==== Information shown
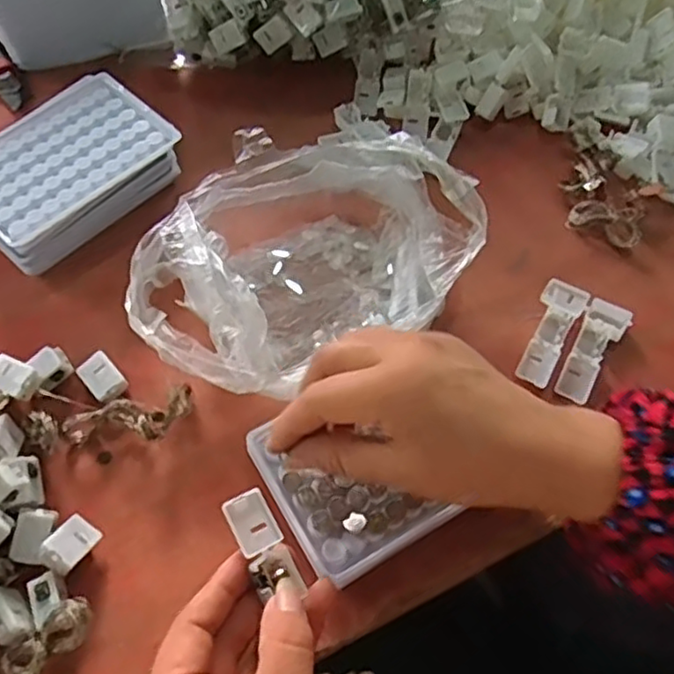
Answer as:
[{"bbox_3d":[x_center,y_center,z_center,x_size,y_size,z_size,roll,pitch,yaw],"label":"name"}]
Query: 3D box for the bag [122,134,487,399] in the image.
[{"bbox_3d":[-0.018,-0.045,0.417,0.203,0.058,0.149,-40,68,-21],"label":"bag"}]

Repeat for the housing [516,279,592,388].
[{"bbox_3d":[0.135,-0.002,0.425,0.026,0.010,0.077,26,63,13],"label":"housing"}]

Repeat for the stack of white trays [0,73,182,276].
[{"bbox_3d":[-0.183,-0.109,0.458,0.104,0.049,0.133,41,67,20],"label":"stack of white trays"}]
========
### Task goal
Your answer must be the entries repeated exactly, with no pictures.

### Your response
Answer as:
[{"bbox_3d":[x_center,y_center,z_center,x_size,y_size,z_size,roll,pitch,yaw],"label":"name"}]
Query: 3D box for the bag [122,134,487,399] in the image.
[{"bbox_3d":[-0.018,-0.045,0.417,0.203,0.058,0.149,-40,68,-21],"label":"bag"}]

Repeat for the housing [516,279,592,388].
[{"bbox_3d":[0.135,-0.002,0.425,0.026,0.010,0.077,26,63,13],"label":"housing"}]

Repeat for the stack of white trays [0,73,182,276].
[{"bbox_3d":[-0.183,-0.109,0.458,0.104,0.049,0.133,41,67,20],"label":"stack of white trays"}]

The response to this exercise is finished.